◆ Task inputs:

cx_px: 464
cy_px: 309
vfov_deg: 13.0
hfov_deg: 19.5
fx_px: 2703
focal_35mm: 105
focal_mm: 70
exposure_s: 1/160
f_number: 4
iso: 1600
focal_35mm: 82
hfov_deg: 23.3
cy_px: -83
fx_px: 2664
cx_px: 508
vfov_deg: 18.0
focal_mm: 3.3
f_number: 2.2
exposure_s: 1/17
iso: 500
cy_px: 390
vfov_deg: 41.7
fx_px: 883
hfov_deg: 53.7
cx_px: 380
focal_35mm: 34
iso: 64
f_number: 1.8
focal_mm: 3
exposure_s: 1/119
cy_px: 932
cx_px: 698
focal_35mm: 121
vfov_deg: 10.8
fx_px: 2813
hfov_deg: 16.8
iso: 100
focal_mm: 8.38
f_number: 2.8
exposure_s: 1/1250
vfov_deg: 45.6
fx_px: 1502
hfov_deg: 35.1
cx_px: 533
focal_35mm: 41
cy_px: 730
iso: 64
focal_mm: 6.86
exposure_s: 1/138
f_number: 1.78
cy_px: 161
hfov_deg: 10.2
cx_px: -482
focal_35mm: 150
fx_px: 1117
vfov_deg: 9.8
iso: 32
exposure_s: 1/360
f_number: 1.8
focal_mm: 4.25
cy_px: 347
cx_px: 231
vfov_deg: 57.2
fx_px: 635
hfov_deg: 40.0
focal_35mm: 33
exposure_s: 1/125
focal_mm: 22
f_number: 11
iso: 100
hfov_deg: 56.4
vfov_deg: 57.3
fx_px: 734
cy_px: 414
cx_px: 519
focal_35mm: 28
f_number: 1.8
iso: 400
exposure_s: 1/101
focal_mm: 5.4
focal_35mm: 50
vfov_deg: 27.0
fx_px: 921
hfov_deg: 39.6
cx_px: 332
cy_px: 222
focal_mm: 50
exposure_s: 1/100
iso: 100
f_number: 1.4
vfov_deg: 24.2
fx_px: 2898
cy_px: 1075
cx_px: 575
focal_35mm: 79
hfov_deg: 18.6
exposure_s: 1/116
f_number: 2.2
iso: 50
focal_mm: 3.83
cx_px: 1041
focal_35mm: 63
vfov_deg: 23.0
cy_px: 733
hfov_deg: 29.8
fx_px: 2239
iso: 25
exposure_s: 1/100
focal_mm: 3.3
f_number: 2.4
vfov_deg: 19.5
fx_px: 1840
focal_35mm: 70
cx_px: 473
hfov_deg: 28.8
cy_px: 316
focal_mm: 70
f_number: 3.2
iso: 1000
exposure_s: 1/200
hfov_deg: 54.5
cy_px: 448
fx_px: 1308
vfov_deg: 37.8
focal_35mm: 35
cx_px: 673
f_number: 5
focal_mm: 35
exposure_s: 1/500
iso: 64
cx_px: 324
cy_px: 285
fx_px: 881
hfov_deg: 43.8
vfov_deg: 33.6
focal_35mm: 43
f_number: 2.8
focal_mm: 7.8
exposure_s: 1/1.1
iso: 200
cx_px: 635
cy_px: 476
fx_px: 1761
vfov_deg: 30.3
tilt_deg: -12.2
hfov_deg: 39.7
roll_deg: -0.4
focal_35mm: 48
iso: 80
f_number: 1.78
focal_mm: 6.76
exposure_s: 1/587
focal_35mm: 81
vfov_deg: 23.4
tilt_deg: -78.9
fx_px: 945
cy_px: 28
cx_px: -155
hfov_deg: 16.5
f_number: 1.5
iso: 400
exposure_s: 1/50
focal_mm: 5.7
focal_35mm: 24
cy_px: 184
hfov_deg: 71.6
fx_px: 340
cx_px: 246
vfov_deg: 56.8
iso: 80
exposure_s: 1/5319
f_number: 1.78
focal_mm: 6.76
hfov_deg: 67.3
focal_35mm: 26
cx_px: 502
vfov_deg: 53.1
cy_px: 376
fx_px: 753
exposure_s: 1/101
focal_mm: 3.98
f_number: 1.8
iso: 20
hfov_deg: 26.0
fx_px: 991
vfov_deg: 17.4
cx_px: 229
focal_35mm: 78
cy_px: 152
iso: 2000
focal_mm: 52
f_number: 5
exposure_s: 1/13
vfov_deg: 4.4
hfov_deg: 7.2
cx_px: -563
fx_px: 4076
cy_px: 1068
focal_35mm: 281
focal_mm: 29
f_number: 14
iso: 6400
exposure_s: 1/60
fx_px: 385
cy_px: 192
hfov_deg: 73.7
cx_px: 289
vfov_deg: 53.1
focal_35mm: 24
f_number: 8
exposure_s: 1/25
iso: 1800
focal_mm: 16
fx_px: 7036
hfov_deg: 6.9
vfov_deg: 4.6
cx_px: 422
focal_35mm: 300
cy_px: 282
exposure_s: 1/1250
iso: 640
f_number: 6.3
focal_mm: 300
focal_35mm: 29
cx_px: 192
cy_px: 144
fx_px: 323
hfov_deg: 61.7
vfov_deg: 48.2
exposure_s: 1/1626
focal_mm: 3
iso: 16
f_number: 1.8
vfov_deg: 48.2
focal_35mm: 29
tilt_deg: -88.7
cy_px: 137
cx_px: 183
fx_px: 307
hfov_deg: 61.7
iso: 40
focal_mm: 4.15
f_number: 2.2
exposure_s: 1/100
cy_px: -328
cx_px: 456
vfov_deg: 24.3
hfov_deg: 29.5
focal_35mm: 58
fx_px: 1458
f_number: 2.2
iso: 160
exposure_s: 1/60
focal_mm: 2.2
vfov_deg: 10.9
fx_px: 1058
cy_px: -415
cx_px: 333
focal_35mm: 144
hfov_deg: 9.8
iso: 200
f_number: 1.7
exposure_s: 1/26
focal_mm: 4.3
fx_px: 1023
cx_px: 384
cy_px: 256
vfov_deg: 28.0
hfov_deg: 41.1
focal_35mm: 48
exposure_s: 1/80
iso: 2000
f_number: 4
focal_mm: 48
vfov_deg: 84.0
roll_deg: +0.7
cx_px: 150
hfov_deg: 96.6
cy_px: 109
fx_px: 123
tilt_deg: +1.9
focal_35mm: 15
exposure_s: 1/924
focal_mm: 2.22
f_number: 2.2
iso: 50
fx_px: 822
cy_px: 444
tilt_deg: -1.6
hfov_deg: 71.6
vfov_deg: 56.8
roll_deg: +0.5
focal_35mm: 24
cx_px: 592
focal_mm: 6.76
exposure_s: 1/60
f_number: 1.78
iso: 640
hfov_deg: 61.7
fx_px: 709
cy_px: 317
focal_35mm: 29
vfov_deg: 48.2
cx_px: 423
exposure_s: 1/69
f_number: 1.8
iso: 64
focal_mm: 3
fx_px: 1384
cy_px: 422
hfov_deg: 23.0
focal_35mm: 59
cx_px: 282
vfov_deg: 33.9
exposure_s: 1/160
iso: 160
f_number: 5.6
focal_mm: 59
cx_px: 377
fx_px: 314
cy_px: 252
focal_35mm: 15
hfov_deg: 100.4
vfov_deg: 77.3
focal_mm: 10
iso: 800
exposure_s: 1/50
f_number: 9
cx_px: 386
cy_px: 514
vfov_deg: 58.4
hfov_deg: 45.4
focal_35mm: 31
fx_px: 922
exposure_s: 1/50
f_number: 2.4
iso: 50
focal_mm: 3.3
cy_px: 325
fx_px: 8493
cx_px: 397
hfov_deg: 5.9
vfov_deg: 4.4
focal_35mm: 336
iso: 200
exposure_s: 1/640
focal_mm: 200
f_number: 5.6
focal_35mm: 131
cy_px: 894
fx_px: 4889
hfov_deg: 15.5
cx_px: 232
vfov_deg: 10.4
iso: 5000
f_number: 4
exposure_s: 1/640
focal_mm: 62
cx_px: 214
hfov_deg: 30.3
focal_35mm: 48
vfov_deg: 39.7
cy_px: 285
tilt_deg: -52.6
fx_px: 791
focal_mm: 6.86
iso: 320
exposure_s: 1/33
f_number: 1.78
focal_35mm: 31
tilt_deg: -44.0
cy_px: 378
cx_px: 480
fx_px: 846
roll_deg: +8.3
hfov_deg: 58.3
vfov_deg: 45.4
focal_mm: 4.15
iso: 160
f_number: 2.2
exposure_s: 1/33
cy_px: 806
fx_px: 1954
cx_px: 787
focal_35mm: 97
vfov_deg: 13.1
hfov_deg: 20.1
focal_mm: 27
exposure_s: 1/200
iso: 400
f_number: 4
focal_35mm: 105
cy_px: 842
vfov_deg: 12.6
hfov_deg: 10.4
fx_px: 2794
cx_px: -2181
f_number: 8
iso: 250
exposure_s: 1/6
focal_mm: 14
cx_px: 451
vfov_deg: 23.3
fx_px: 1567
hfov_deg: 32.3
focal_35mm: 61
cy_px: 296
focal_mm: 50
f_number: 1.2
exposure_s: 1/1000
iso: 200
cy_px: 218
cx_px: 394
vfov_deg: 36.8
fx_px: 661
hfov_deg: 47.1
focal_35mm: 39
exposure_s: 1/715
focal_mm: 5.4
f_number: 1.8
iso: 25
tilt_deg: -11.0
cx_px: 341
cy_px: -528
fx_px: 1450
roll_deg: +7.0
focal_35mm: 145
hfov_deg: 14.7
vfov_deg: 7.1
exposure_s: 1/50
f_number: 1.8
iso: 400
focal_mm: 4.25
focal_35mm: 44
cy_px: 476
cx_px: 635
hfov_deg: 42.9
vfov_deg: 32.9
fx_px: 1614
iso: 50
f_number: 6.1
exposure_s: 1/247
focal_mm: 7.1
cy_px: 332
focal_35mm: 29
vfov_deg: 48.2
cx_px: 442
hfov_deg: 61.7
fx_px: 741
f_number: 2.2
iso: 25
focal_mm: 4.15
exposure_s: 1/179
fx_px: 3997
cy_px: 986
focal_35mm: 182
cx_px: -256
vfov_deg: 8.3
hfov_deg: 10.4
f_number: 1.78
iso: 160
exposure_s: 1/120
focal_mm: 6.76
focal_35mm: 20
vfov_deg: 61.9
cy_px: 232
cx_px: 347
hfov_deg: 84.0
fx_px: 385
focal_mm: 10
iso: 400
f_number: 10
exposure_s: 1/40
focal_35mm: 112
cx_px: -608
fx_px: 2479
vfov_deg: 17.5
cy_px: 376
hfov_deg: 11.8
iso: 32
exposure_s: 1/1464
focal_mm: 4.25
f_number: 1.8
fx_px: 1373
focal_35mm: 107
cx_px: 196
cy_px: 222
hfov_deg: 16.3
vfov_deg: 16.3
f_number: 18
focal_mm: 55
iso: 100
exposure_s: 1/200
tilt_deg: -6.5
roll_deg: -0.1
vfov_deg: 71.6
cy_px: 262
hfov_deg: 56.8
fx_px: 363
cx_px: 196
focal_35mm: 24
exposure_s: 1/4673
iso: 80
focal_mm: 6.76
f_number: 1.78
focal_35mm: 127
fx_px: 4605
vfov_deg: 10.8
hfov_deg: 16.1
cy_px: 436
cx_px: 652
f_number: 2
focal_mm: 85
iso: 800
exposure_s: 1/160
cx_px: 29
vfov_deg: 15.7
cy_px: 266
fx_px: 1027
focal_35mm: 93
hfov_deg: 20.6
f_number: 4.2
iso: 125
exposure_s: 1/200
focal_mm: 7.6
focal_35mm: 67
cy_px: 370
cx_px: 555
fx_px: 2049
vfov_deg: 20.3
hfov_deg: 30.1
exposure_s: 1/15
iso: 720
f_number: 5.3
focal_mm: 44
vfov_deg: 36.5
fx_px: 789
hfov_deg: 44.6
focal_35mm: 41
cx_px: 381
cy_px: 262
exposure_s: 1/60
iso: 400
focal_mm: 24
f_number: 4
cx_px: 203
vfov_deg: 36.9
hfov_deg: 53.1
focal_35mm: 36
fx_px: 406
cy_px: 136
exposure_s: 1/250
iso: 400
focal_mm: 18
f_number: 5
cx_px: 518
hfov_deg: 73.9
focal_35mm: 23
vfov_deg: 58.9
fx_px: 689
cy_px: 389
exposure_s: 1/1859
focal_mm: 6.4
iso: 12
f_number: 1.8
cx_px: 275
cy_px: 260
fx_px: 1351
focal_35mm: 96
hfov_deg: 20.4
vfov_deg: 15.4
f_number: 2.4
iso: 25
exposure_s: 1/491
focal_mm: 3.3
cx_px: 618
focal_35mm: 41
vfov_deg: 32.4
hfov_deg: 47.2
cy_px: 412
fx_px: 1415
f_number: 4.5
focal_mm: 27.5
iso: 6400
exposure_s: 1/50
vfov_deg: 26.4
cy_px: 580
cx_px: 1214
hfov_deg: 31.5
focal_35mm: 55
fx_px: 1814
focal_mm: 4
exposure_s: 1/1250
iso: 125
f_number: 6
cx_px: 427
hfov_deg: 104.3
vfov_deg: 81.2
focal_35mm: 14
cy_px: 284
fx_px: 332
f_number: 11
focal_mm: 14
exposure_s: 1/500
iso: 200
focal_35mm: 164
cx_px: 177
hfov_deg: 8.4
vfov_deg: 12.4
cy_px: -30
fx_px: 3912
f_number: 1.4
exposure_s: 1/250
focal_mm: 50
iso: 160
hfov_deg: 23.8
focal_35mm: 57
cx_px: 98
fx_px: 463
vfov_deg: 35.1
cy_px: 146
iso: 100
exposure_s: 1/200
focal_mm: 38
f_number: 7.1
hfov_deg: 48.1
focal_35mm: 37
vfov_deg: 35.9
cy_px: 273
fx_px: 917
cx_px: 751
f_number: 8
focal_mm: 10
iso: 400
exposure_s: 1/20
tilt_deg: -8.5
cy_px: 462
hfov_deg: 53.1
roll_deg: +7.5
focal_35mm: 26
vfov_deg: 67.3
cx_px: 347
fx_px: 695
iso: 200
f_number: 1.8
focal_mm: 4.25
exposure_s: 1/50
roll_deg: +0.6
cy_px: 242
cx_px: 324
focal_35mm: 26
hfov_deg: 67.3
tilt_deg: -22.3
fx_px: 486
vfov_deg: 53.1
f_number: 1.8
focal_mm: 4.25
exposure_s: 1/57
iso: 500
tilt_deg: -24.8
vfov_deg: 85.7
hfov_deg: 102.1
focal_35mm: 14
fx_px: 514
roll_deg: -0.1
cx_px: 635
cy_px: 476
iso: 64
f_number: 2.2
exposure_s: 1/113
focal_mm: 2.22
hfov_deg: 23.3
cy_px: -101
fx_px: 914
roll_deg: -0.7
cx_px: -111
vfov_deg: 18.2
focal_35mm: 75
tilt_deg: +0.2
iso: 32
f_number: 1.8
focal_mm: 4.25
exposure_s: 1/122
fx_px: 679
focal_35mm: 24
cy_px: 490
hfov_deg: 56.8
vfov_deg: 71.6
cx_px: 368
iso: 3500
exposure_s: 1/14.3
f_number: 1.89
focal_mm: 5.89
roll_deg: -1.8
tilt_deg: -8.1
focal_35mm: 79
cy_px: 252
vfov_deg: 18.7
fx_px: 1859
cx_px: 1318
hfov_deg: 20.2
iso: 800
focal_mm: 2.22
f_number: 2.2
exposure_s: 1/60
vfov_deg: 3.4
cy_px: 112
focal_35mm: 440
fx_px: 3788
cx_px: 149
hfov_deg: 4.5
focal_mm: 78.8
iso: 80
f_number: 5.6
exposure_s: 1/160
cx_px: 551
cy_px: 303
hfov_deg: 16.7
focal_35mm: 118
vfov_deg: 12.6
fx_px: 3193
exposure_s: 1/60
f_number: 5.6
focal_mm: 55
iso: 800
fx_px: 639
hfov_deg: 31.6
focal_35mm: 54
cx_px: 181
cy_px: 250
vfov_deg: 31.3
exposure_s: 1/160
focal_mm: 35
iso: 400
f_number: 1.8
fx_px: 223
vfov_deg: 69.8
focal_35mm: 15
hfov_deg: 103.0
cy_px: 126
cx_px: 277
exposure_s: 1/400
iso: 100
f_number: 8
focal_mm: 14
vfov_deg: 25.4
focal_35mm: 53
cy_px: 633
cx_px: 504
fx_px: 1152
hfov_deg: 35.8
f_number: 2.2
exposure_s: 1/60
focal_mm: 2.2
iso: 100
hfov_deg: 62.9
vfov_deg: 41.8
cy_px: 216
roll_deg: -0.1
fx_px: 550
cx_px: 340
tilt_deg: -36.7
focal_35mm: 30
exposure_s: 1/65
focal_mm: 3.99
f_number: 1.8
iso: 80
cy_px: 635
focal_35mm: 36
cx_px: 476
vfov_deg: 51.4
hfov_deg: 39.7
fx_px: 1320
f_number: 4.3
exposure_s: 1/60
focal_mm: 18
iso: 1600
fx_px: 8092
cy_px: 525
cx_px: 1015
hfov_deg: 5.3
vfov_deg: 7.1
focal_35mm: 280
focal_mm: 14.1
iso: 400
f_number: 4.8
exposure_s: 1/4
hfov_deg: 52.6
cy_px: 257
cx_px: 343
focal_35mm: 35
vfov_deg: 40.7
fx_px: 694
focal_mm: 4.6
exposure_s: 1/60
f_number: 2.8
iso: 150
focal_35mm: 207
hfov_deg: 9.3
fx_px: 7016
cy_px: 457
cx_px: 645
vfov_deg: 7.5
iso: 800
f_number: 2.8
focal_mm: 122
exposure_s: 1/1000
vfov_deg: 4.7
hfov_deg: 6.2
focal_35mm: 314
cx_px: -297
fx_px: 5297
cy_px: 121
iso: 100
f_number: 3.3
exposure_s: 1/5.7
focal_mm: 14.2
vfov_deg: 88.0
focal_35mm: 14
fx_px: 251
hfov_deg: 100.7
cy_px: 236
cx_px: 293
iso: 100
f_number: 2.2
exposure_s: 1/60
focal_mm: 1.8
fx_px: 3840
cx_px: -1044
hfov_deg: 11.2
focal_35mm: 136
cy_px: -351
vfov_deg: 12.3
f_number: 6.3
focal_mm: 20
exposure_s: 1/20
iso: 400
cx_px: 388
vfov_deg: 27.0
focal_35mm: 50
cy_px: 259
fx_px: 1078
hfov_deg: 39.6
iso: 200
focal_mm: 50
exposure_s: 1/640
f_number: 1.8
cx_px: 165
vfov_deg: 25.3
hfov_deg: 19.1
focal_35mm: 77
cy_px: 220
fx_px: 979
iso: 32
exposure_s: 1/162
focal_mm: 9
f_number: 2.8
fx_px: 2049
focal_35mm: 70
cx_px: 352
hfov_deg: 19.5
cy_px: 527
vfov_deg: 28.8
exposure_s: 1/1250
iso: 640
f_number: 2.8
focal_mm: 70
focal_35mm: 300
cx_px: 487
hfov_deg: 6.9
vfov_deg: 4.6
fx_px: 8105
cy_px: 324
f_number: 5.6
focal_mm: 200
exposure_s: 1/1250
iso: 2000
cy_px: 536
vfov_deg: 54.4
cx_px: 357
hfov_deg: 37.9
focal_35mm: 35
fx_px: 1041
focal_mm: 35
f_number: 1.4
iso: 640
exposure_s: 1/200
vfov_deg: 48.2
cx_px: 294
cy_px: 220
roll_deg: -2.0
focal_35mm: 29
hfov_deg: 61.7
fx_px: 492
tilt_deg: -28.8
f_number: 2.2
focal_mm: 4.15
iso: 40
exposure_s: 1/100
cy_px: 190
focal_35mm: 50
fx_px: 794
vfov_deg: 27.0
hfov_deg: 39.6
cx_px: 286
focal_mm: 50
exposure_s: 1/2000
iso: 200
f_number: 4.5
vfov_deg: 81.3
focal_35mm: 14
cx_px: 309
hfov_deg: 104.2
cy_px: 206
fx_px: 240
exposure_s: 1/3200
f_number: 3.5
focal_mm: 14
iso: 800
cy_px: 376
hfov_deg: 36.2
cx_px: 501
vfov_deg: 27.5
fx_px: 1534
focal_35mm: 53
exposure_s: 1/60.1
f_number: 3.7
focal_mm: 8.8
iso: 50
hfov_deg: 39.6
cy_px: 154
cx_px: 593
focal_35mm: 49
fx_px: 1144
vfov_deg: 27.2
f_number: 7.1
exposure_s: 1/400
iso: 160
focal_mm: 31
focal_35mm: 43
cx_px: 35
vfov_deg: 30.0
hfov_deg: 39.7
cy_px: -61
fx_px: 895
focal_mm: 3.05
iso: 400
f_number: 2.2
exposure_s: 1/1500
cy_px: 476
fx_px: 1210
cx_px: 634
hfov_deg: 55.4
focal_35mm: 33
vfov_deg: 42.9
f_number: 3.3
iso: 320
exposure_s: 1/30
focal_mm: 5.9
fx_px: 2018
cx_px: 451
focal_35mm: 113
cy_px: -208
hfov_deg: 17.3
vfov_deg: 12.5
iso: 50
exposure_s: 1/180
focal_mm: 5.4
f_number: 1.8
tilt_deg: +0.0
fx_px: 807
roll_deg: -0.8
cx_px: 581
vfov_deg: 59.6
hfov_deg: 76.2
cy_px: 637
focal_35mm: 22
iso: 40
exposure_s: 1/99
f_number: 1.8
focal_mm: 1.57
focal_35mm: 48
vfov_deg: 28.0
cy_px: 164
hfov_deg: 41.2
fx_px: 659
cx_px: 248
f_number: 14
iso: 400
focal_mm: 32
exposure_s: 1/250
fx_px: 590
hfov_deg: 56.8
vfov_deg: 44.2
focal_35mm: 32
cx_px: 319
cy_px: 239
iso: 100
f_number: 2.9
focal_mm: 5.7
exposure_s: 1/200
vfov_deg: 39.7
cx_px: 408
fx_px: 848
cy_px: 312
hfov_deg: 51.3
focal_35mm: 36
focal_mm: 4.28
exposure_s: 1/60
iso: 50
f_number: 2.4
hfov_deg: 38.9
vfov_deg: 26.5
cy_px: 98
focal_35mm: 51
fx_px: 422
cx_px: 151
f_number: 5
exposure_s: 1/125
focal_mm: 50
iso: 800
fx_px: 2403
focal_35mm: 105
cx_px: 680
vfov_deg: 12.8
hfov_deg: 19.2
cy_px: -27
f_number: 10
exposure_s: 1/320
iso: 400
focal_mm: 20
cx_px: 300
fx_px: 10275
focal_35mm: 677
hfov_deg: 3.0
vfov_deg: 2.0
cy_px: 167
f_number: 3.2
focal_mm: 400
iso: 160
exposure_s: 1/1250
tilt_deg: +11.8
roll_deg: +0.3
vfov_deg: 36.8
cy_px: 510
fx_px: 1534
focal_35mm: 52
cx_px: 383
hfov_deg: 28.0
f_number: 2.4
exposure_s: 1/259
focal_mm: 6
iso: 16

◆ Task instructions: Looking back over the data above, restate word for word the lines that begin at the line with "vfov_deg: 9.8" and end at the line with "hfov_deg: 18.6", inclusive.

◆ Output for this exercise:
vfov_deg: 9.8
iso: 32
exposure_s: 1/360
f_number: 1.8
focal_mm: 4.25
cy_px: 347
cx_px: 231
vfov_deg: 57.2
fx_px: 635
hfov_deg: 40.0
focal_35mm: 33
exposure_s: 1/125
focal_mm: 22
f_number: 11
iso: 100
hfov_deg: 56.4
vfov_deg: 57.3
fx_px: 734
cy_px: 414
cx_px: 519
focal_35mm: 28
f_number: 1.8
iso: 400
exposure_s: 1/101
focal_mm: 5.4
focal_35mm: 50
vfov_deg: 27.0
fx_px: 921
hfov_deg: 39.6
cx_px: 332
cy_px: 222
focal_mm: 50
exposure_s: 1/100
iso: 100
f_number: 1.4
vfov_deg: 24.2
fx_px: 2898
cy_px: 1075
cx_px: 575
focal_35mm: 79
hfov_deg: 18.6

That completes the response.